Dean et al. reported that the pattern of bone cement distribution is an important factor in restoring the strength of the vertebra8). Luo J et al. reported that it is important to inject cement into the space between two pedicles, upper and lower end plate, and near the posterior vertebral body wall, so that it would increase the strength of the vertebra and prevent new fracture on injected vertebra. However, maneuvers to locate the cannula in the posterior wall could damage the wall itself and induce PMMA leakage8).
Percutaneous balloon kyphoplasty was introduced late 1990s in attempt to increase PMMA injection volume, lower injection pressure, and restore vertebral height5,6,7,10). Distinctive feature of kyphoplasty is that it uses balloon that changes vertebral body shape and thus providing space for sufficient injection of PMMA in low pressure. However, problems of pain, difficult balloon reduction, procedural complexity, and bone fragment migration prohibit the routine use of this procedure25). PVP using BVF in this study has advantage of less bony trabecular destruction during procedure and cost effectiveness compared with kyphoplasty.
Adopting the advantages of kyphoplasty and discarding complex ballooning procedures, this study used BVF which has larger cannula diameter (inner diameter: 6.35mm) and simply revised JN PVP by changing the injection cannula. In our study, larger volume of PMMA was injected using BVF compared with JN PVP (4.07 vs 3.26 cc, p<0.001). However, higher volume of PMMA injection did not show significant effect on kyphotic angle correction, VAS score improvement or prevent of adjacent vertebral fractures. These outcomes are in accordance with previous reports5,7,14,18). In our study, less complication of PMMA leakage using BVF was observed which may be owing to better control of the injection (2 vs 6 patients, p=0.025).

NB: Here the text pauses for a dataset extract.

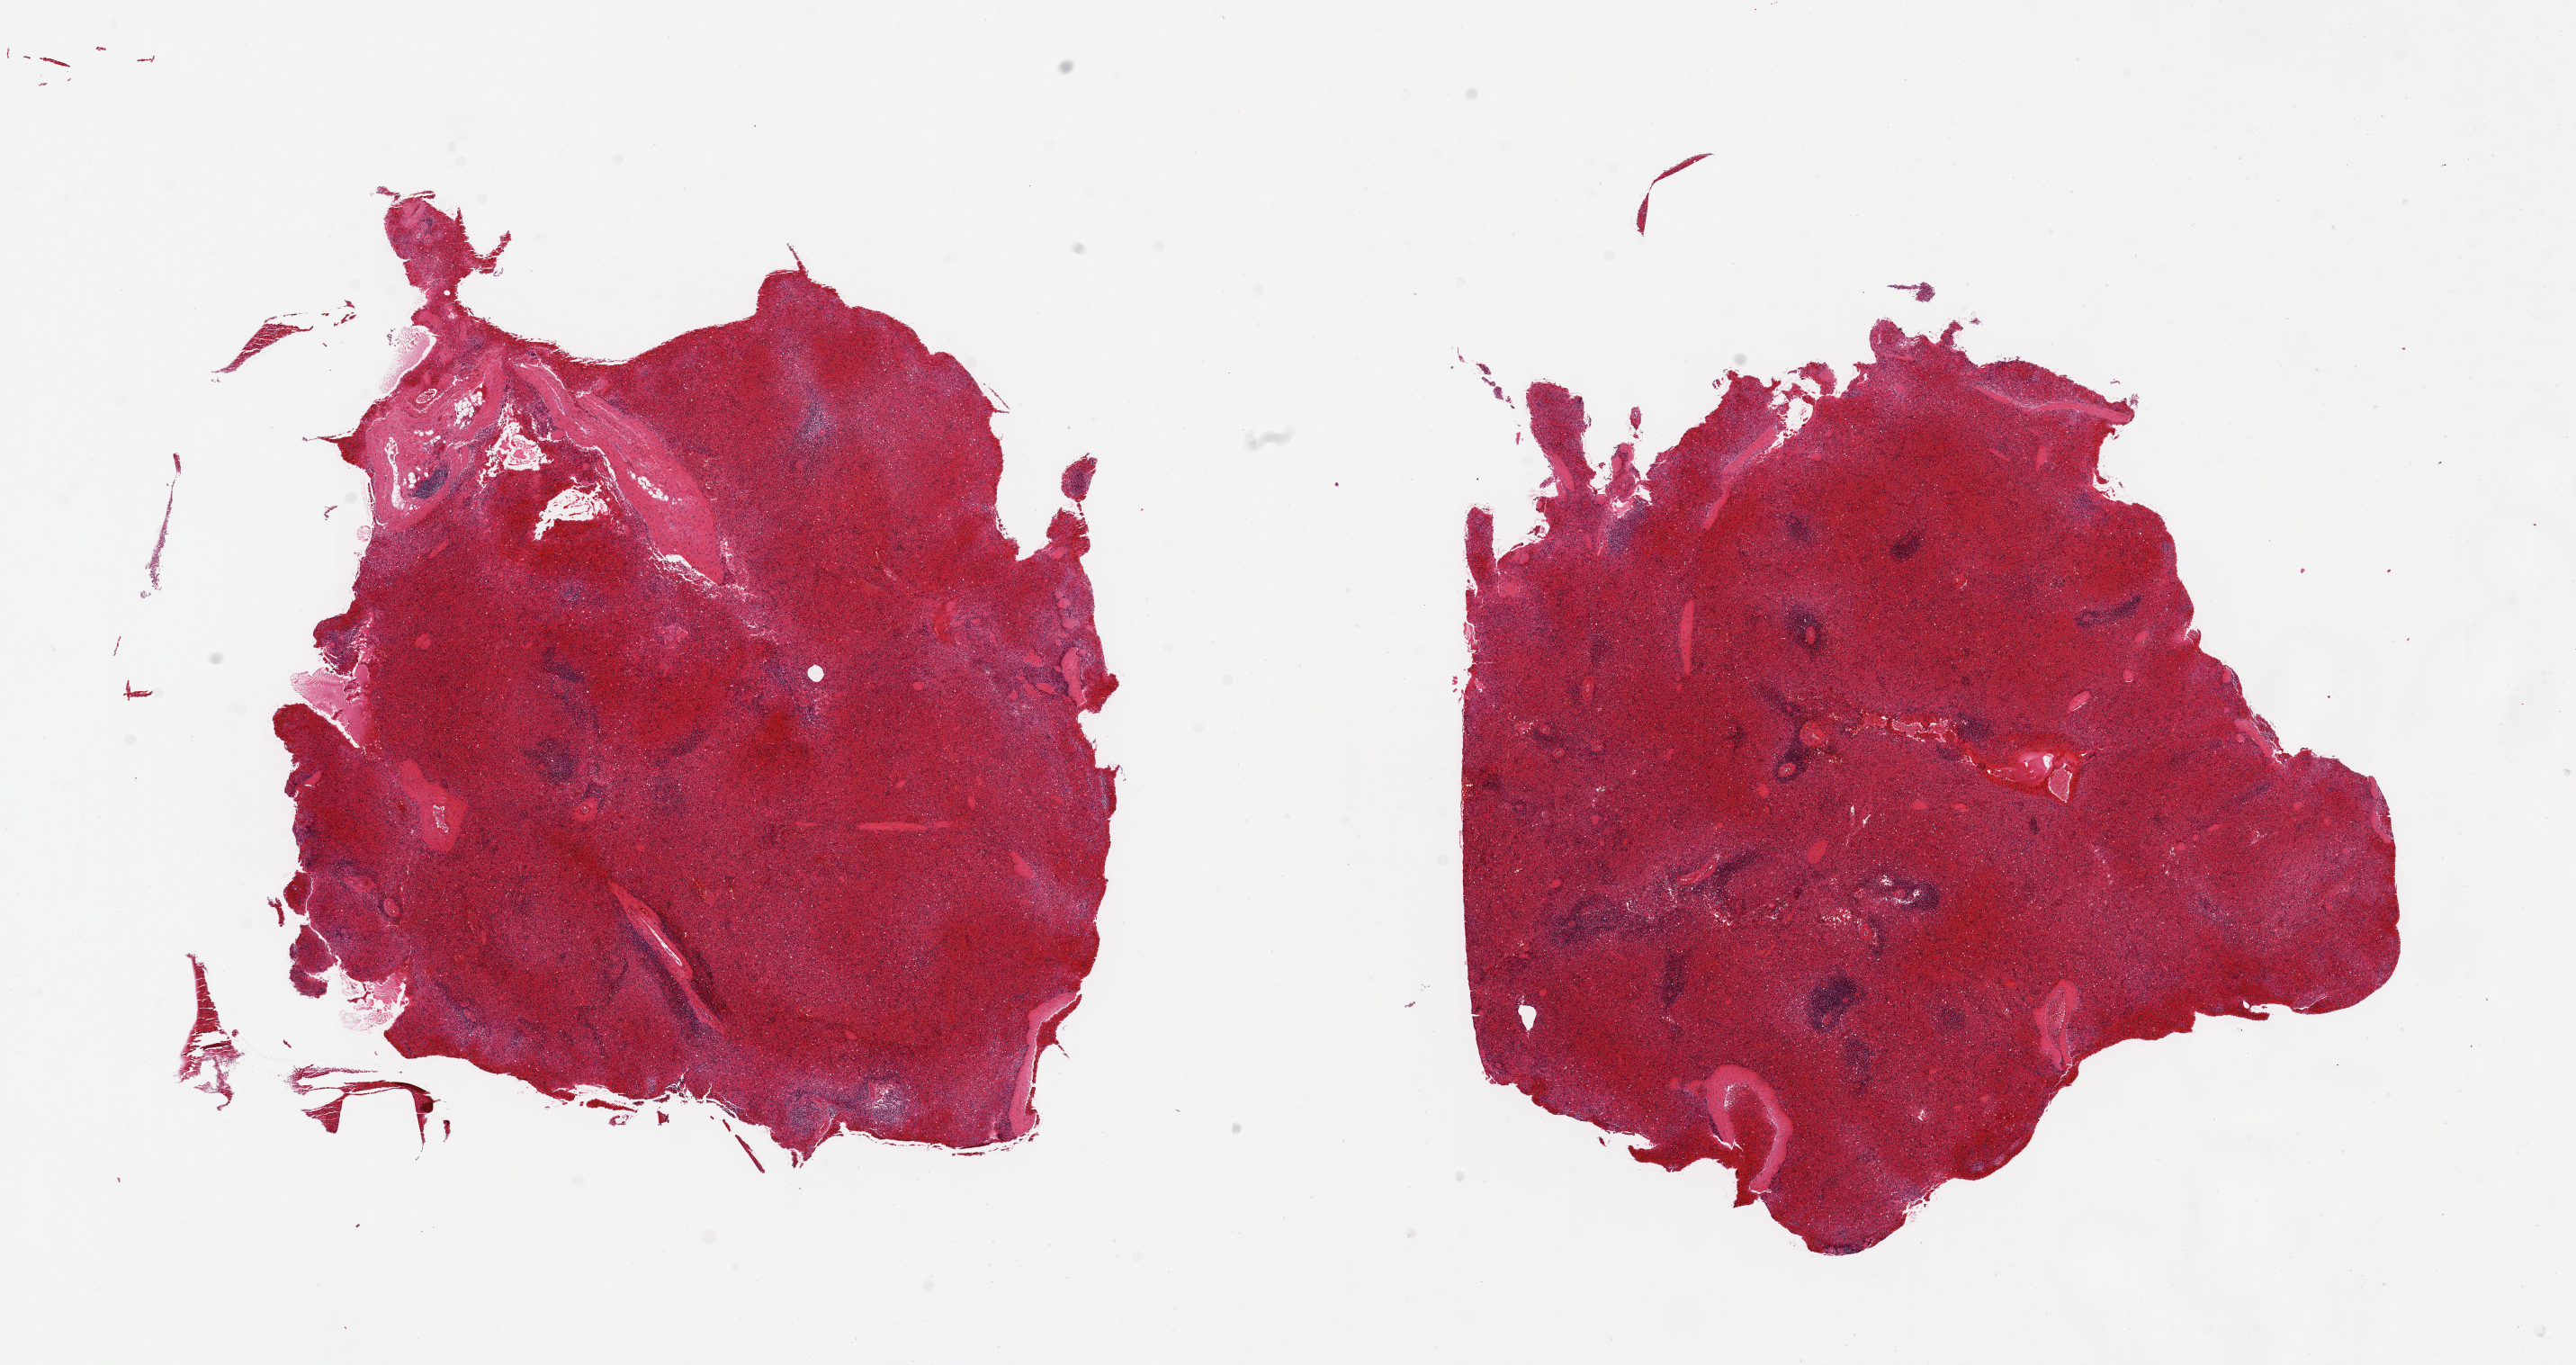
Digitized hematoxylin and eosin (H&E)-stained section — a low-resolution overview of the entire scanned area, about 22.6 x 12.0 mm; PAXgene-fixed paraffin-embedded (PFPE) section; sampled site (target tissue): spleen; tissue donor sample.
Review note (as recorded): 2 pieces, 9x8 & 10x8mm; badly autolyzed, congested.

However, no major complication related to PMMA leakage occurred in both groups. Another advantage using BVF is that manipulation of cannula direction on injection was more feasible and PMMA could be injected into desired location within the vertebra body as shown in (Fig. 2).
One limitation of using BVF for PVP is provocation of pain during procedure. In our study, majority of procedures were performed after induction of spinal, epidural anesthesia (6 patients, 4.7%), or general anesthesia (113 patients, 88.3 %). Prior to this study, our institution commonly performed JN PVP under local anesthesia. However patients complained of severe pain during procedures when tapping of bone and injection PMMA, so we changed to general anesthesia except when contraindicated. We hoped that general anesthesia for PVP provides advantage on control of postoperative pain and some additional reduction of vertebral height due to muscle relaxation, but statistically significant result were not achieved in this study. These are still theoretical and needs to be proven in further studies.
CONCLUSION
For the treatment of osteoporotic VCF, usage of BVF for PVP may increase injection volume of PMMA and may reduce its leakage. BVF PVP has advantage of injection with less concern on viscosity of PMMA and easy control the depth and direction of injected PMMA. Radiological outcome or improvement of VAS score did not show difference between two groups. Usage of BVF for PVP may be an alternative to JN PVP in selected cases.